Just who shall perform a given work in the Lord's plan is not an unimportant incidental. This is manifest in the story of the "rich young ruler." (Mark 10:17-22.) The issue in this case was not the welfare of the poor, but the preparation of the man himself to inherit eternal life. It was he that lacked something, and that lack could be met only by his personal experience of giving to the poor. Had someone else looked after their needs, he still would have lacked.

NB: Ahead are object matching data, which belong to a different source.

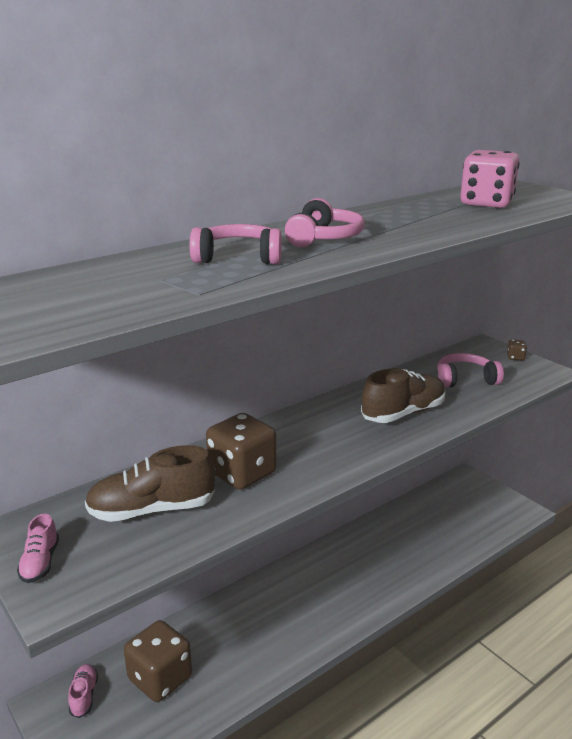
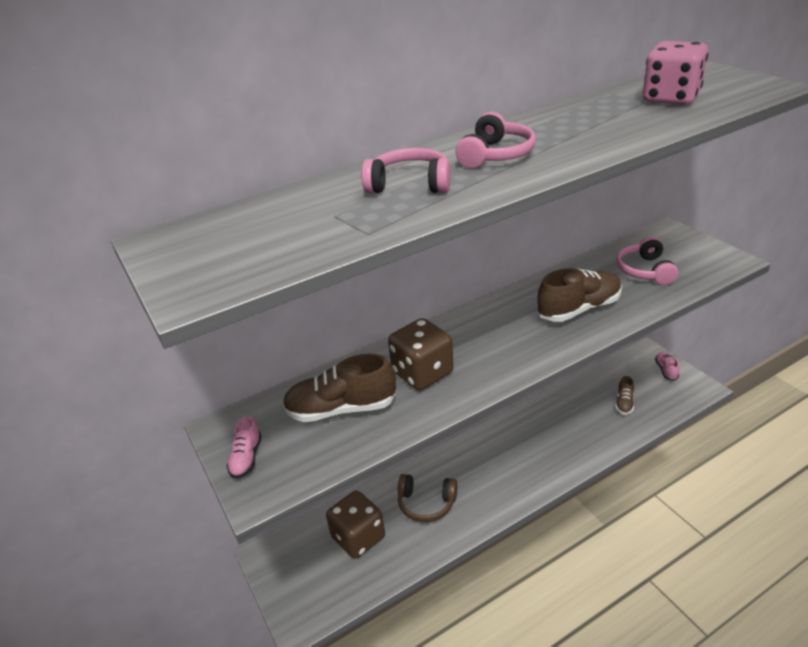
camera: 10 degrees right, 10 degrees up
(84, 696) = (295, 550): pink shoe -> pink shoe (666, 370)
(239, 637) = (426, 503): none -> brown headphones
(447, 527) = (624, 403): none -> brown shoe
(465, 379) = (644, 270): pink headphones -> pink headphones turned 90 degrees counterclockwise
(515, 357) = (699, 244): brown dice -> none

Since the duties of the Christian's life are given us for our spiritual development and benefit, we rob ourselves of the benefit when we delegate our duties to , another to perform for us. We have taken the "if you can't go, then send" attitude toward the great commission until few have been willing to learn the real joy there is in taking the Gospel to another. When parents turn over their God-given task of rearing their children to someone else, the child may even benefit in some cases, but look at the tragic loss on the part of the parent of that matchless experience. When the Lord gave the job to the church of taking the Gospel to the world, it was not alone for the benefit of the untaught world, for had it been so, He could better have given the job to angels to carry out.

God is not acceptably served by proxy. When I am called upon to sing God's praise, I do not serve Him by hiring the services of a trained professional choir. It is because I need to sing, and not just that a song needs to be sung. I cannot pay some priest to pray my prayers for me because the real need is for me to pray. Upon visiting the sick I have been made to feel that truly it was my good and not theirs that the Lord intended and accomplished. The world needs to be taught the Gospel, yes, but more than that, I need to teach it. What Bible teacher has not felt that he began to know God's Word only after teaching it to others. The accomplishment of "pure and undefiled religion" (James 1:27), is not in that the fatherless and widows have been visited, but in that I have visited them, and in that I have kept myself unspotted from the world. Since the benefit to be derived by the doer is a part of the plan of God, the means He gives, and the organization He authorizes are fully as important as the work itself.

The emphasis in the New Testament is upon a personal direct performance of one's obligations, and a direct contact with the means employed. The appreciation of this divine emphasis, and the application of its principle to the current problems of the church, would do much to preserve the purity, the unity, and the spiritual vitality of God's family. In pleading for this, are we hoping for too much?